Al día siguiente el principito volvió.
-Hubiera sido mejor que volvieras a la misma hora -dijo el zorro-. Si tú vienes, por ejemplo, a las cuatro de la tarde, desde las tres comenzaré a ser feliz. Cuanto más avance la hora, más feliz me sentiré. A las cuatro me sentiré agitado, inquieto, sólo así descubriré el precio de la felicidad. Pero si tú vienes a cualquier ho-ra, nunca sabré a qué hora preparar mi corazón... Los ritos son necesarios.
-¿Qué es un rito? -dijo el principito.
-Es algo también de-masiado olvidado -dijo el zorro-, es lo que hace que un día sea diferente de otros días, una hora de otras horas. Entre los cazadores, por ejemplo, hay un rito: los jueves bailan con las muchachas del pueblo. Por lo tanto, el jueves es un día maravilloso. Voy a pasearme hasta la viña. Si los cazadores bailaran cualquier día, todos los días se parecerían, y yo ya no tendría vacaciones.
Y así, el principito domesticó al zorro. Y cuando se acercó la hora de la partida:
-¡Ah! -dijo el zorro-, voy a llorar.
-Es tu culpa -dijo el principito-. No deseaba hacerte ningún mal, pero tú quisiste que te domesticara. 
-Sí -dijo el zorro.
-Pero vas a llorar -dijo el principito.
-Sí -dijo el zorro. 
-Entonces no ganas nada.
-Gano -dijo el zorro-. Ahora el color del trigo es más agradable.
Luego agregó.
-Ve y mira nuevamente a las rosas. Comprenderás que la tuya es única en el mundo. Cuando vengas a decirme adiós te regalaré un secreto.

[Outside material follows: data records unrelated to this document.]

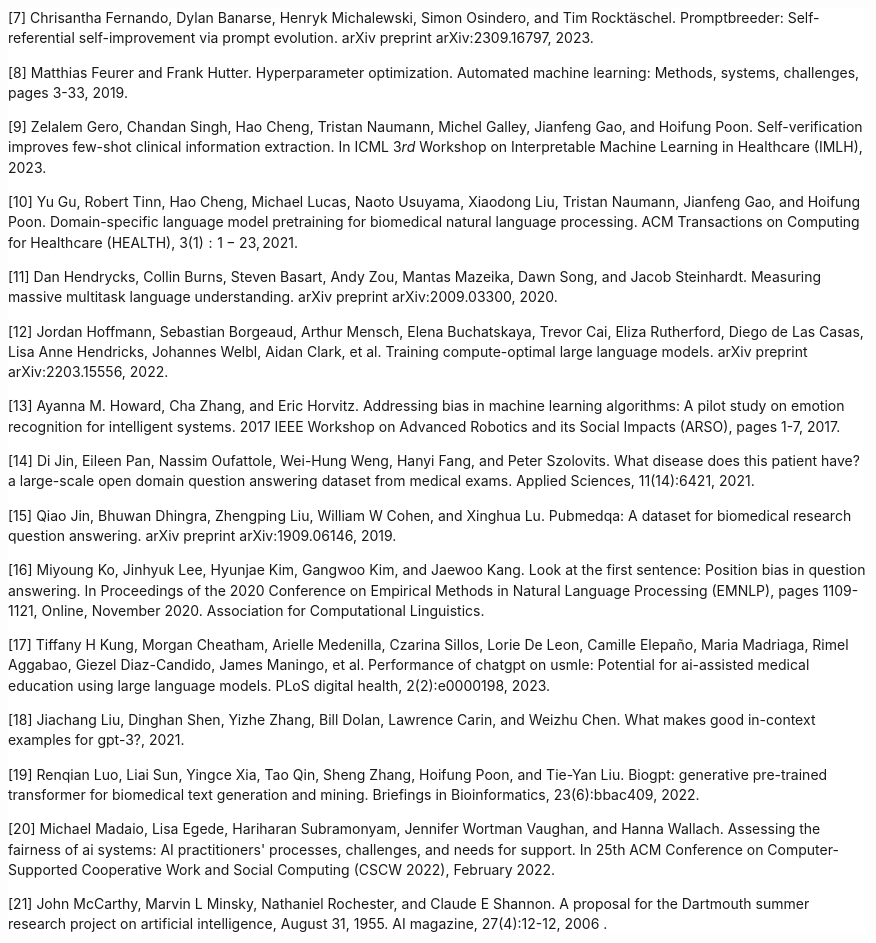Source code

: [7] Chrisantha Fernando, Dylan Banarse, Henryk Michalewski, Simon Osindero, and Tim Rocktäschel. Promptbreeder: Self-referential self-improvement via prompt evolution. arXiv preprint arXiv:2309.16797, 2023.

[8] Matthias Feurer and Frank Hutter. Hyperparameter optimization. Automated machine learning: Methods, systems, challenges, pages 3-33, 2019.

[9] Zelalem Gero, Chandan Singh, Hao Cheng, Tristan Naumann, Michel Galley, Jianfeng Gao, and Hoifung Poon. Self-verification improves few-shot clinical information extraction. In ICML $3 r d$ Workshop on Interpretable Machine Learning in Healthcare (IMLH), 2023.

[10] Yu Gu, Robert Tinn, Hao Cheng, Michael Lucas, Naoto Usuyama, Xiaodong Liu, Tristan Naumann, Jianfeng Gao, and Hoifung Poon. Domain-specific language model pretraining for biomedical natural language processing. ACM Transactions on Computing for Healthcare (HEALTH), $3(1): 1-23,2021$.

[11] Dan Hendrycks, Collin Burns, Steven Basart, Andy Zou, Mantas Mazeika, Dawn Song, and Jacob Steinhardt. Measuring massive multitask language understanding. arXiv preprint arXiv:2009.03300, 2020.

[12] Jordan Hoffmann, Sebastian Borgeaud, Arthur Mensch, Elena Buchatskaya, Trevor Cai, Eliza Rutherford, Diego de Las Casas, Lisa Anne Hendricks, Johannes Welbl, Aidan Clark, et al. Training compute-optimal large language models. arXiv preprint arXiv:2203.15556, 2022.

[13] Ayanna M. Howard, Cha Zhang, and Eric Horvitz. Addressing bias in machine learning algorithms: A pilot study on emotion recognition for intelligent systems. 2017 IEEE Workshop on Advanced Robotics and its Social Impacts (ARSO), pages 1-7, 2017.

[14] Di Jin, Eileen Pan, Nassim Oufattole, Wei-Hung Weng, Hanyi Fang, and Peter Szolovits. What disease does this patient have? a large-scale open domain question answering dataset from medical exams. Applied Sciences, 11(14):6421, 2021.

[15] Qiao Jin, Bhuwan Dhingra, Zhengping Liu, William W Cohen, and Xinghua Lu. Pubmedqa: A dataset for biomedical research question answering. arXiv preprint arXiv:1909.06146, 2019.

[16] Miyoung Ko, Jinhyuk Lee, Hyunjae Kim, Gangwoo Kim, and Jaewoo Kang. Look at the first sentence: Position bias in question answering. In Proceedings of the 2020 Conference on Empirical Methods in Natural Language Processing (EMNLP), pages 1109-1121, Online, November 2020. Association for Computational Linguistics.

[17] Tiffany H Kung, Morgan Cheatham, Arielle Medenilla, Czarina Sillos, Lorie De Leon, Camille Elepaño, Maria Madriaga, Rimel Aggabao, Giezel Diaz-Candido, James Maningo, et al. Performance of chatgpt on usmle: Potential for ai-assisted medical education using large language models. PLoS digital health, 2(2):e0000198, 2023.

[18] Jiachang Liu, Dinghan Shen, Yizhe Zhang, Bill Dolan, Lawrence Carin, and Weizhu Chen. What makes good in-context examples for gpt-3?, 2021.

[19] Renqian Luo, Liai Sun, Yingce Xia, Tao Qin, Sheng Zhang, Hoifung Poon, and Tie-Yan Liu. Biogpt: generative pre-trained transformer for biomedical text generation and mining. Briefings in Bioinformatics, 23(6):bbac409, 2022.

[20] Michael Madaio, Lisa Egede, Hariharan Subramonyam, Jennifer Wortman Vaughan, and Hanna Wallach. Assessing the fairness of ai systems: AI practitioners' processes, challenges, and needs for support. In 25th ACM Conference on Computer-Supported Cooperative Work and Social Computing (CSCW 2022), February 2022.

[21] John McCarthy, Marvin L Minsky, Nathaniel Rochester, and Claude E Shannon. A proposal for the Dartmouth summer research project on artificial intelligence, August 31, 1955. AI magazine, 27(4):12-12, 2006 .


[^0]:    *These authors contributed equally.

El principito fue nuevamente a ver a las rosas. 
-No se parecen en absoluto a mi rosa; no son nada aún -les dijo-. Nadie las ha domesticado y no han domesticado a nadie. Ustedes son como era mi zorro. No era más que un zorro semejante a cien mil otros. Pero yo lo hice mi amigo, y ahora es único en el mundo.
Y las rosas se sintieron molestas.
-Ustedes son bellas, pero están vacías -les dijo-. No se puede morir por ustedes. Por cierto, cualquiera que pase creerá que mi rosa se les parece. Pero para mí ella es más importante que todas ustedes, porque yo la regué, la protegí bajo la campana de cristal, la abrigué con el biombo, le maté las orugas (salvo dos o tres a causas de las mariposas), la escuché quejarse, alabarse, y algunas veces hasta callarse, porque esa rosa es mi rosa.
Y volvió con el zorro: 
-Adiós -le dijo.
-Adiós -dijo el zorro-. He aquí mi secreto. Es muy sencillo: solo se ve bien con el corazón. Lo esencial es invisible a los ojos.
-Lo esencial es invisible a los ojos -repitió el principito, para acordarse.
-El tiempo que tú perdiste por tu rosa es lo que hace que tu rosa sea tan importante.
-El tiempo que perdí por mi rosa... -dijo el principito, para no olvidarlo.
-Los hombres han olvidado esta verdad -dijo el zorro-. Pero tú no debes olvidarla. Eres responsable por siempre de lo que has domesticado. Eres responsable de tu rosa...
-Soy responsable de mi rosa... -repitió el principito, para acordarse.